During the five public sessions that they have held so far this year, the majority have finished in less than forty two minutes, the published Agendas listing only a few items to review, while council members have offered up little in the way of topics for further review or discussion once they are in front of the cameras of the City Hall chamber.

Watching the Council time clock looks like this:

April 3 -- Cancelled
March 20 -- 38 minutes (NCR Timeline)
March 6 -- 50 minutes (NCR Timeline)
February 20 -- 33 minutes (NCR Timeline)
February 6 -- 80 minutes (NCR Timeline)
January 23 -- Cancelled
January 9 -- 41 minutes (NCR Timeline)

The City's council members also hosted a Public Budget Consultation session on March 15th, an event that featured low attendance from the public and lasted all of thirty six minutes.

As it is, in recent years the schedule of meetings has been one of a slow march of reduction, long gone are the days of Council meeting twice a month, a process that once delivered for a total of 24 public opportunities to view the mechanics of civic government.
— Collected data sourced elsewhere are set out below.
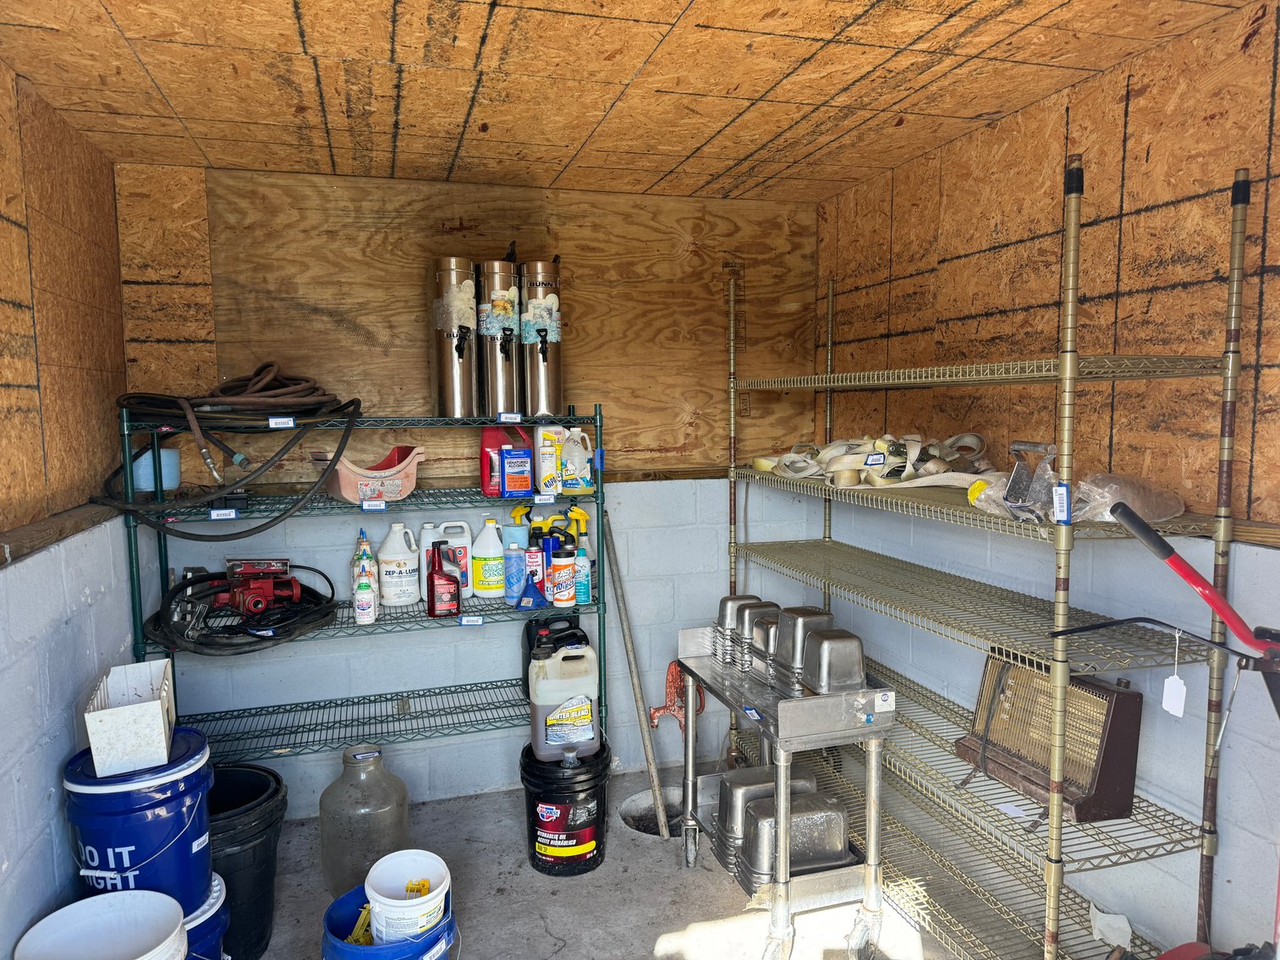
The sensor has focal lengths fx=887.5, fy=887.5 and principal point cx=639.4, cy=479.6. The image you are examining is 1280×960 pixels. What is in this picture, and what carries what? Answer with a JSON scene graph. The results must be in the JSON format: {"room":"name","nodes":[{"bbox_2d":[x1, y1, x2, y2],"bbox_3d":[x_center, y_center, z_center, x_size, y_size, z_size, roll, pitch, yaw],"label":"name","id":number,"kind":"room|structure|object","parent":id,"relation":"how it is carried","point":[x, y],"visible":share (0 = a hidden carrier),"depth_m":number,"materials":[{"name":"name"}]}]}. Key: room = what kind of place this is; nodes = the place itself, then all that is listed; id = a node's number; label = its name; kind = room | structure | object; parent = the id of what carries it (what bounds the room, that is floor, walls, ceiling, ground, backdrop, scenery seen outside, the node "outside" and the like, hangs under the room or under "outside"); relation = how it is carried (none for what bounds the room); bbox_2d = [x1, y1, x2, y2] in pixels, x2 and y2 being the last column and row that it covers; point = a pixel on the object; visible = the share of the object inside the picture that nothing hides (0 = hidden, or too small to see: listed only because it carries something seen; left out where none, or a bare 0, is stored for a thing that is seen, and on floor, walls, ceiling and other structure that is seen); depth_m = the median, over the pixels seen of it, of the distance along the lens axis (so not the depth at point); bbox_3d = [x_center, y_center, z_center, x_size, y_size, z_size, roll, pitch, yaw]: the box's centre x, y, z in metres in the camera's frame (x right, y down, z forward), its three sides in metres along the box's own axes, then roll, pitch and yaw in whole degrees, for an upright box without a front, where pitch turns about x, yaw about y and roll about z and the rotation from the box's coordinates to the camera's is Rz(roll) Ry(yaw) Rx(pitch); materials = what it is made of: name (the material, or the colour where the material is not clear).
{"room":"garage","nodes":[
{"label":"garage","id":0,"kind":"room"},
{"bbox_2d":[0,59,136,959],"bbox_3d":[-1.120,0.298,0.899,0.132,2.393,4.312,-2,5,-16],"label":"left wall","id":1,"kind":"structure","parent":0,"point":[41,776],"depth_m":2.19,"materials":[{"name":"brown wood"}]},
{"bbox_2d":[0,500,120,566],"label":"wooden ledge","id":2,"kind":"object","parent":1,"relation":"attached to","point":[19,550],"visible":0.69,"depth_m":2.17,"materials":[{"name":"brown wood"}]},
{"bbox_2d":[116,159,823,814],"bbox_3d":[-0.465,0.066,3.389,2.579,2.351,0.135,-2,5,-16],"label":"back wall","id":3,"kind":"structure","parent":0,"point":[406,756],"depth_m":3.32,"materials":[{"name":"brown wood"}]},
{"bbox_2d":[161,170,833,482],"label":"plywood panel","id":4,"kind":"object","parent":3,"relation":"attached to","point":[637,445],"visible":0.74,"depth_m":3.25,"materials":[{"name":"brown wood"}]},
{"bbox_2d":[645,659,703,731],"bbox_3d":[0.151,0.886,3.644,0.226,0.299,0.148,-2,5,-16],"label":"red tool","id":5,"kind":"object","parent":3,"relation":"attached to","point":[656,711],"visible":0.77,"depth_m":3.63,"materials":[{"name":"red metal"}]},
{"bbox_2d":[238,760,968,959],"bbox_3d":[0.099,1.456,1.339,3.107,0.112,4.728,-2,5,-16],"label":"concrete floor","id":6,"kind":"structure","parent":0,"point":[539,931],"depth_m":2.71,"materials":[{"name":"grey concrete"}]},
{"bbox_2d":[13,889,188,959],"bbox_3d":[-1.120,1.113,1.855,0.327,0.361,0.329,-2,5,-16],"label":"white bucket","id":7,"kind":"object","parent":6,"relation":"on","point":[101,899],"visible":1,"depth_m":1.94,"materials":[{"name":"white plastic"}]},
{"bbox_2d":[180,873,230,959],"bbox_3d":[-1.180,1.184,2.130,0.374,0.355,0.359,1,6,19],"label":"blue bucket","id":8,"kind":"object","parent":6,"relation":"on","point":[216,888],"visible":0.31,"depth_m":2.11,"materials":[{"name":"blue plastic"}]},
{"bbox_2d":[65,727,214,911],"bbox_3d":[-1.182,0.832,2.114,0.317,0.396,0.305,0,5,2],"label":"blue bucket","id":9,"kind":"object","parent":8,"relation":"on","point":[149,835],"visible":0.74,"depth_m":2.02,"materials":[{"name":"blue plastic"}]},
{"bbox_2d":[83,659,175,776],"bbox_3d":[-1.219,0.564,2.138,0.164,0.159,0.309,-3,6,-26],"label":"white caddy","id":10,"kind":"object","parent":9,"relation":"on","point":[162,730],"visible":0.99,"depth_m":2.04,"materials":[{"name":"white plastic"}]},
{"bbox_2d":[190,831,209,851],"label":"price tag","id":11,"kind":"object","parent":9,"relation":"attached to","point":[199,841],"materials":[{"name":"white paper"}]},
{"bbox_2d":[205,763,286,959],"bbox_3d":[-1.193,1.090,2.469,0.406,0.453,0.397,1,5,17],"label":"black bucket","id":12,"kind":"object","parent":6,"relation":"on","point":[268,870],"visible":0.57,"depth_m":2.40,"materials":[{"name":"black plastic"}]},
{"bbox_2d":[117,399,604,768],"bbox_3d":[-0.835,0.491,2.961,1.488,1.499,0.398,-2,5,-16],"label":"wire shelf","id":13,"kind":"object","parent":6,"relation":"on","point":[160,507],"visible":0.74,"depth_m":2.90,"materials":[{"name":"metal"}]},
{"bbox_2d":[131,448,181,493],"bbox_3d":[-1.511,-0.029,2.782,0.147,0.126,0.140,-2,5,-16],"label":"blue container","id":14,"kind":"object","parent":13,"relation":"on","point":[149,485],"visible":0.7,"depth_m":2.74,"materials":[{"name":"blue plastic"}]},
{"bbox_2d":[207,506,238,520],"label":"price tag","id":15,"kind":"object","parent":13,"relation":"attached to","point":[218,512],"visible":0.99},
{"bbox_2d":[91,362,362,539],"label":"hose","id":16,"kind":"object","parent":13,"relation":"on","point":[282,391],"visible":0.97,"depth_m":2.64,"materials":[{"name":"black rubber"}]},
{"bbox_2d":[141,565,336,657],"bbox_3d":[-1.250,0.388,2.829,0.581,0.200,0.515,-2,5,-16],"label":"coiled hose","id":17,"kind":"object","parent":13,"relation":"on","point":[308,623],"visible":0.86,"depth_m":2.76,"materials":[{"name":"black rubber"}]},
{"bbox_2d":[225,558,302,617],"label":"pump","id":18,"kind":"object","parent":13,"relation":"on","point":[260,603],"visible":0.98,"depth_m":2.86,"materials":[{"name":"red metal"}]},
{"bbox_2d":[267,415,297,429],"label":"price tag","id":19,"kind":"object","parent":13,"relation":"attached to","point":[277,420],"visible":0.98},
{"bbox_2d":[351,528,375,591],"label":"bottle","id":20,"kind":"object","parent":13,"relation":"on","point":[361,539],"visible":0.39,"depth_m":3.02,"materials":[{"name":"plastic"}]},
{"bbox_2d":[353,558,376,624],"bbox_3d":[-0.895,0.371,2.892,0.064,0.200,0.068,-2,5,-16],"label":"bottle","id":21,"kind":"object","parent":13,"relation":"on","point":[364,603],"visible":1,"depth_m":2.87,"materials":[{"name":"white plastic"}]},
{"bbox_2d":[315,445,426,503],"bbox_3d":[-0.878,-0.019,2.919,0.350,0.157,0.267,-4,6,-35],"label":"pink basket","id":22,"kind":"object","parent":13,"relation":"on","point":[345,485],"visible":0.88,"depth_m":2.83,"materials":[{"name":"pink plastic"}]},
{"bbox_2d":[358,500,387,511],"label":"price tag","id":23,"kind":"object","parent":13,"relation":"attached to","point":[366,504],"visible":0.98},
{"bbox_2d":[376,522,421,607],"bbox_3d":[-0.840,0.297,3.108,0.145,0.284,0.130,-2,5,-16],"label":"white jug","id":24,"kind":"object","parent":13,"relation":"on","point":[387,587],"visible":0.99,"depth_m":3.06,"materials":[{"name":"white plastic"}]},
{"bbox_2d":[424,541,461,618],"bbox_3d":[-0.663,0.332,2.980,0.113,0.247,0.106,-3,6,-26],"label":"red bottle","id":25,"kind":"object","parent":13,"relation":"on","point":[438,571],"visible":1,"depth_m":2.95,"materials":[{"name":"red plastic"}]},
{"bbox_2d":[424,520,473,599],"bbox_3d":[-0.662,0.285,3.162,0.142,0.271,0.085,-2,5,-16],"label":"white jug","id":26,"kind":"object","parent":13,"relation":"on","point":[454,544],"visible":0.88,"depth_m":3.14,"materials":[{"name":"white plastic"}]},
{"bbox_2d":[431,257,479,417],"bbox_3d":[-0.623,-0.481,3.023,0.153,0.541,0.165,-2,5,-16],"label":"canister","id":27,"kind":"object","parent":13,"relation":"on","point":[448,343],"visible":0.98,"depth_m":2.97,"materials":[{"name":"silver metal"}]},
{"bbox_2d":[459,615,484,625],"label":"price tag","id":28,"kind":"object","parent":13,"relation":"attached to","point":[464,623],"visible":0.98,"depth_m":2.97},
{"bbox_2d":[471,517,505,598],"bbox_3d":[-0.538,0.284,3.186,0.137,0.295,0.105,-2,5,-16],"label":"white jug","id":29,"kind":"object","parent":13,"relation":"on","point":[480,593],"visible":0.99,"depth_m":3.15,"materials":[{"name":"white plastic"}]},
{"bbox_2d":[477,250,521,419],"bbox_3d":[-0.474,-0.484,3.026,0.155,0.565,0.179,-2,5,-16],"label":"metal canister","id":30,"kind":"object","parent":13,"relation":"on","point":[502,348],"visible":0.95,"depth_m":2.98,"materials":[{"name":"silver metal"}]},
{"bbox_2d":[479,425,531,495],"bbox_3d":[-0.473,-0.068,3.101,0.166,0.246,0.090,-2,5,-16],"label":"red jug","id":31,"kind":"object","parent":13,"relation":"on","point":[488,439],"visible":0.88,"depth_m":3.06,"materials":[{"name":"red plastic"}]},
{"bbox_2d":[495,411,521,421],"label":"price tag","id":32,"kind":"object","parent":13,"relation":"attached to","point":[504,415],"visible":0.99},
{"bbox_2d":[504,534,527,604],"bbox_3d":[-0.434,0.328,3.118,0.076,0.221,0.073,-2,5,-16],"label":"bottle","id":33,"kind":"object","parent":13,"relation":"on","point":[515,560],"visible":0.98,"depth_m":3.09,"materials":[{"name":"blue plastic"}]},
{"bbox_2d":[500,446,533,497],"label":"can","id":34,"kind":"object","parent":13,"relation":"on","point":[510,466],"visible":0.99,"depth_m":2.96,"materials":[{"name":"blue metal"}]},
{"bbox_2d":[516,565,548,608],"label":"funnel","id":35,"kind":"object","parent":13,"relation":"on","point":[534,601],"visible":0.98,"depth_m":3.04,"materials":[{"name":"blue plastic"}]},
{"bbox_2d":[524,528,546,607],"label":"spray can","id":36,"kind":"object","parent":13,"relation":"on","point":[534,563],"visible":0.91,"depth_m":3.07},
{"bbox_2d":[519,256,563,419],"bbox_3d":[-0.342,-0.490,3.096,0.148,0.557,0.166,-2,5,-16],"label":"canister","id":37,"kind":"object","parent":13,"relation":"on","point":[544,354],"visible":0.96,"depth_m":3.05,"materials":[{"name":"silver metal"}]},
{"bbox_2d":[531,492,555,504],"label":"price tag","id":38,"kind":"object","parent":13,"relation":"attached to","point":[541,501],"visible":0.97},
{"bbox_2d":[535,424,564,494],"bbox_3d":[-0.314,-0.069,3.090,0.094,0.234,0.080,-2,5,-16],"label":"white bottle","id":39,"kind":"object","parent":13,"relation":"on","point":[549,466],"visible":0.96,"depth_m":3.06,"materials":[{"name":"white plastic"}]},
{"bbox_2d":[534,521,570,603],"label":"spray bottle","id":40,"kind":"object","parent":13,"relation":"on","point":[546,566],"visible":0.52,"depth_m":3.11,"materials":[{"name":"blue plastic"}]},
{"bbox_2d":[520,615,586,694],"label":"black jug","id":41,"kind":"object","parent":13,"relation":"on","point":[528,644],"visible":0.43,"depth_m":3.18,"materials":[{"name":"black plastic"}]},
{"bbox_2d":[549,546,576,607],"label":"wipes canister","id":42,"kind":"object","parent":13,"relation":"on","point":[563,598],"visible":0.99,"depth_m":3.07,"materials":[{"name":"white plastic"}]},
{"bbox_2d":[559,427,593,492],"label":"jug","id":43,"kind":"object","parent":13,"relation":"on","point":[568,455],"visible":0.99,"depth_m":3.06,"materials":[{"name":"white plastic"}]},
{"bbox_2d":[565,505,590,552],"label":"yellow spray bottle","id":44,"kind":"object","parent":13,"relation":"on","point":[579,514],"visible":0.49,"depth_m":3.22,"materials":[{"name":"yellow plastic"}]},
{"bbox_2d":[572,543,591,603],"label":"spray can","id":45,"kind":"object","parent":13,"relation":"on","point":[581,560],"visible":0.92,"depth_m":3.12,"materials":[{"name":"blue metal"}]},
{"bbox_2d":[318,742,410,896],"bbox_3d":[-0.869,1.064,2.823,0.266,0.435,0.266,-5,7,-40],"label":"glass jug","id":46,"kind":"object","parent":6,"relation":"on","point":[380,803],"visible":0.92,"depth_m":2.72,"materials":[{"name":"clear glass"}]},
{"bbox_2d":[321,883,458,959],"bbox_3d":[-0.612,1.210,2.191,0.318,0.278,0.318,1,5,15],"label":"blue bucket","id":47,"kind":"object","parent":6,"relation":"on","point":[359,891],"visible":0.55,"depth_m":2.13,"materials":[{"name":"blue plastic"}]},
{"bbox_2d":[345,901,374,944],"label":"yellow tool","id":48,"kind":"object","parent":47,"relation":"in","point":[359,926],"visible":0.63,"depth_m":2.33,"materials":[{"name":"yellow plastic"}]},
{"bbox_2d":[364,848,451,945],"bbox_3d":[-0.579,1.079,2.246,0.213,0.195,0.212,0,5,1],"label":"white bucket","id":49,"kind":"object","parent":47,"relation":"in","point":[385,899],"visible":0.98,"depth_m":2.22,"materials":[{"name":"white plastic"}]},
{"bbox_2d":[519,741,610,877],"bbox_3d":[-0.240,1.089,2.973,0.298,0.346,0.308,0,5,4],"label":"black bucket","id":50,"kind":"object","parent":6,"relation":"on","point":[534,783],"visible":0.9,"depth_m":2.86,"materials":[{"name":"black plastic"}]},
{"bbox_2d":[526,642,599,763],"bbox_3d":[-0.251,0.743,2.980,0.259,0.359,0.157,-2,5,-16],"label":"white jug","id":51,"kind":"object","parent":50,"relation":"on","point":[557,744],"visible":0.98,"depth_m":2.92,"materials":[{"name":"white plastic"}]},
{"bbox_2d":[600,517,673,844],"bbox_3d":[-0.019,0.707,3.265,0.138,1.081,0.369,-2,5,-16],"label":"wooden pole","id":52,"kind":"object","parent":6,"relation":"on","point":[634,678],"visible":0.99,"depth_m":3.26,"materials":[{"name":"wood"}]},
{"bbox_2d":[620,785,686,837],"bbox_3d":[0.101,1.260,3.256,0.369,0.143,0.368,-2,5,-16],"label":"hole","id":53,"kind":"object","parent":6,"relation":"in","point":[650,808],"visible":0.29,"depth_m":3.34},
{"bbox_2d":[675,623,895,959],"bbox_3d":[0.409,0.921,2.673,0.399,0.746,0.793,-2,5,-16],"label":"utility cart","id":54,"kind":"object","parent":6,"relation":"on","point":[870,797],"visible":0.82,"depth_m":2.40,"materials":[{"name":"silver metal"}]},
{"bbox_2d":[712,594,775,663],"bbox_3d":[0.381,0.497,2.913,0.211,0.211,0.165,-2,5,-16],"label":"metal pan","id":55,"kind":"object","parent":54,"relation":"on","point":[730,609],"visible":0.54,"depth_m":2.87,"materials":[{"name":"silver metal"}]},
{"bbox_2d":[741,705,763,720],"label":"price tag","id":56,"kind":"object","parent":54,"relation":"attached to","point":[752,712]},
{"bbox_2d":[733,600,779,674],"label":"metal pan","id":57,"kind":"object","parent":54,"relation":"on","point":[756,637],"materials":[{"name":"silver metal"}]},
{"bbox_2d":[710,766,818,859],"bbox_3d":[0.393,1.011,2.781,0.301,0.196,0.184,-2,5,-16],"label":"metal pan","id":58,"kind":"object","parent":54,"relation":"on","point":[764,794],"visible":0.53,"depth_m":2.72,"materials":[{"name":"silver metal"}]},
{"bbox_2d":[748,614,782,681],"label":"metal pan","id":59,"kind":"object","parent":54,"relation":"on","point":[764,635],"visible":0.45,"depth_m":2.67,"materials":[{"name":"silver metal"}]},
{"bbox_2d":[743,787,854,885],"bbox_3d":[0.456,1.022,2.590,0.297,0.192,0.209,-2,5,-16],"label":"metal pan","id":60,"kind":"object","parent":54,"relation":"on","point":[838,832],"visible":0.8,"depth_m":2.53,"materials":[{"name":"silver metal"}]},
{"bbox_2d":[768,606,834,691],"bbox_3d":[0.484,0.491,2.590,0.162,0.204,0.205,-2,5,-16],"label":"metal pan","id":61,"kind":"object","parent":54,"relation":"on","point":[793,625],"visible":0.68,"depth_m":2.54,"materials":[{"name":"silver metal"}]},
{"bbox_2d":[798,628,867,696],"bbox_3d":[0.531,0.503,2.461,0.154,0.183,0.191,-2,5,-16],"label":"metal pan","id":62,"kind":"object","parent":54,"relation":"on","point":[848,655],"visible":0.97,"depth_m":2.40,"materials":[{"name":"silver metal"}]},
{"bbox_2d":[711,160,1244,959],"bbox_3d":[0.803,0.277,2.575,0.414,2.022,1.846,-2,5,-16],"label":"wire shelving unit","id":63,"kind":"object","parent":6,"relation":"on","point":[827,375],"visible":0.93,"depth_m":2.10,"materials":[{"name":"metal"}]},
{"bbox_2d":[757,431,996,488],"bbox_3d":[0.756,-0.076,2.855,0.579,0.163,0.745,-2,5,-16],"label":"strap","id":64,"kind":"object","parent":63,"relation":"on","point":[831,447],"visible":0.87,"depth_m":2.74,"materials":[{"name":"beige fabric"}]},
{"bbox_2d":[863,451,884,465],"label":"price tag","id":65,"kind":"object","parent":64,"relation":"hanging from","point":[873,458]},
{"bbox_2d":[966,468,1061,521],"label":"plastic bag","id":66,"kind":"object","parent":63,"relation":"on","point":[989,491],"visible":0.55,"depth_m":2.09,"materials":[{"name":"plastic"}]},
{"bbox_2d":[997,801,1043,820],"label":"paper","id":67,"kind":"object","parent":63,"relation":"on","point":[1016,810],"visible":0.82,"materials":[{"name":"white paper"}]},
{"bbox_2d":[1001,439,1065,522],"bbox_3d":[0.907,0.001,2.041,0.156,0.172,0.193,-2,5,-16],"label":"tool","id":68,"kind":"object","parent":63,"relation":"on","point":[1019,488],"visible":0.89,"depth_m":2.03,"materials":[{"name":"metal"}]},
{"bbox_2d":[954,648,1143,822],"bbox_3d":[1.034,0.608,2.242,0.236,0.330,0.434,-2,5,-16],"label":"heater","id":69,"kind":"object","parent":63,"relation":"on","point":[1095,694],"visible":0.84,"depth_m":2.16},
{"bbox_2d":[1088,906,1132,949],"bbox_3d":[1.131,1.072,2.133,0.090,0.076,0.102,-2,5,-16],"label":"paper scrap","id":70,"kind":"object","parent":63,"relation":"on","point":[1112,918],"visible":0.79,"depth_m":2.12,"materials":[{"name":"white paper"}]},
{"bbox_2d":[1070,471,1185,524],"bbox_3d":[1.069,0.034,1.979,0.268,0.109,0.206,-2,5,-16],"label":"plastic bag","id":71,"kind":"object","parent":63,"relation":"on","point":[1172,509],"visible":0.78,"depth_m":1.92,"materials":[{"name":"clear plastic"}]},
{"bbox_2d":[1050,499,1279,959],"bbox_3d":[1.037,0.705,1.476,0.738,1.271,0.703,-4,6,-31],"label":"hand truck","id":72,"kind":"object","parent":6,"relation":"on","point":[1222,609],"visible":0.99,"depth_m":1.61,"materials":[{"name":"red"}]},
{"bbox_2d":[1161,631,1187,718],"bbox_3d":[1.079,0.395,1.791,0.023,0.159,0.034,-2,5,-16],"label":"tag","id":73,"kind":"object","parent":72,"relation":"hanging from","point":[1178,681],"visible":0.98,"depth_m":1.78,"materials":[{"name":"white paper"}]},
{"bbox_2d":[0,0,1258,205],"bbox_3d":[-0.034,-0.980,1.588,2.686,0.109,4.035,-2,5,-16],"label":"ceiling","id":74,"kind":"structure","parent":0,"point":[1095,65],"depth_m":2.17,"materials":[{"name":"brown wood"}]},
{"bbox_2d":[806,0,1279,956],"bbox_3d":[1.438,0.203,1.604,0.127,2.368,4.363,-2,5,-16],"label":"right wall","id":75,"kind":"structure","parent":0,"point":[1032,111],"depth_m":2.22,"materials":[{"name":"brown wood"}]}
]}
This year for instance the "scheduled" sessions number at but 20 (and declining fast), with Council only meeting once a month in July, August, September and December.

The reduced amount of time in public session certainly makes for an interesting approach to the concept of openness and transparency, that ever popular theme that most of the current council proclaimed their devotion to during the 2014 Council election.
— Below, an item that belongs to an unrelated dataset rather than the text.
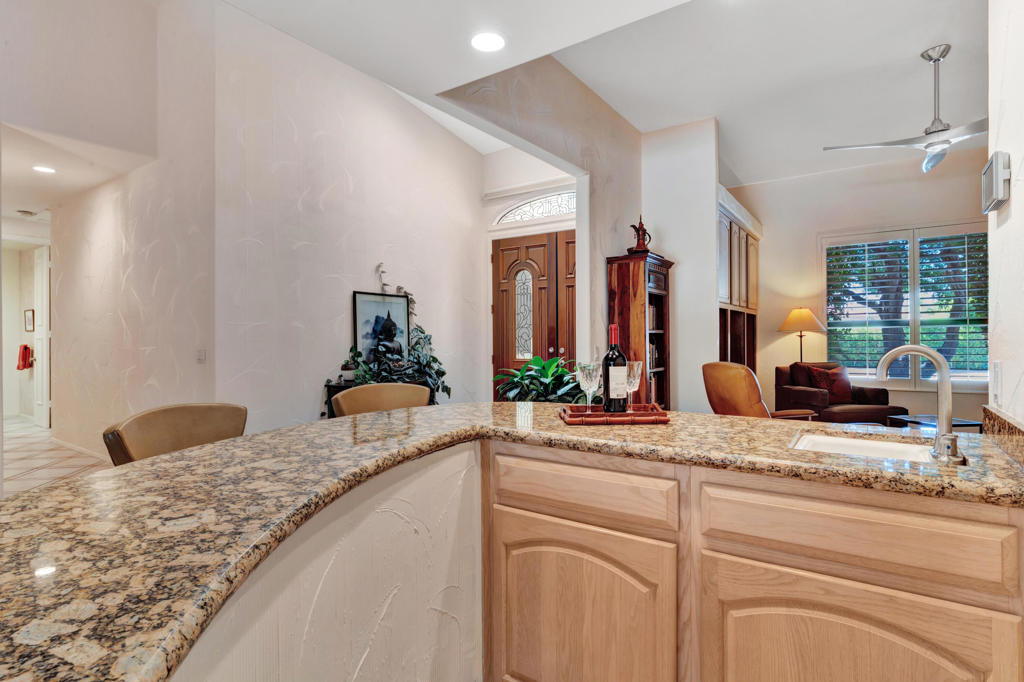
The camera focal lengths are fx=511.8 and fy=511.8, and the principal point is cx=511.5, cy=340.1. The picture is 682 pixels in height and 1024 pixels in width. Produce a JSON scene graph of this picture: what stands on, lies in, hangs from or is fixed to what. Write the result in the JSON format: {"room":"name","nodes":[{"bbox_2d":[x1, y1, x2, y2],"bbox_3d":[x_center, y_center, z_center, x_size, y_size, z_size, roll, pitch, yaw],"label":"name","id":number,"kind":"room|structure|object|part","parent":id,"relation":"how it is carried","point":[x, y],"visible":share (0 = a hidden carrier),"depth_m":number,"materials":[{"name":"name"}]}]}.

The brevity of those sessions that they do hold, has also delivered a bit of a trend where there is little in the way of discussion and more in the way of Announcements of late.

For the most part now, what we get is a Council that relays the list of some of the work that they have apparently been addressing outside of the public sessions, with little explanation provided as to how they reached their decisions.

At this current pace of cancellation, the gap between the Closed sessions and the Open and public ones, is something that is certainly starting to shift in the wrong direction.

Considering this percolating approach of ripping up the calendar, the city's residents might want to give some thought to changing the way that we approach pay for Council members, perhaps considering payment on a per meeting basis, rather than with a monthly stipend.

Should Council keep to this trend of cancelling off the public sessions, we might be able to save enough money that we wouldn't have pay that 1.5 percent tax increase that Council is on the cusp of approving.

Then again if they continue to keep closing the doors to open sessions, one wonders if we should have to pay it at all.

For more items related to City Council issues see our archive page here.


  1. Looks like north coast review won't have anything to whine about this coming week!

  2. Hmm, interesting viewpoint there.

    Never thought keeping the community updated about our elected officials would be considered whining, to each their own.

    Some people like to be informed, others apparently not so much ...


  3. I hope the full-time mayor is keeping himself occupied, it doesn't seem to be very busy down at City hall.

  4. This blog is an important work of journalism keeping Prince Rupert citizens informed of important local issues that the Northern View has little capacity for. Keep up the good work!

  5. This blog is an important work of journalism keeping Prince Rupert citizens informed of important local issues that the Northern View has little capacity for. Keep up the good work!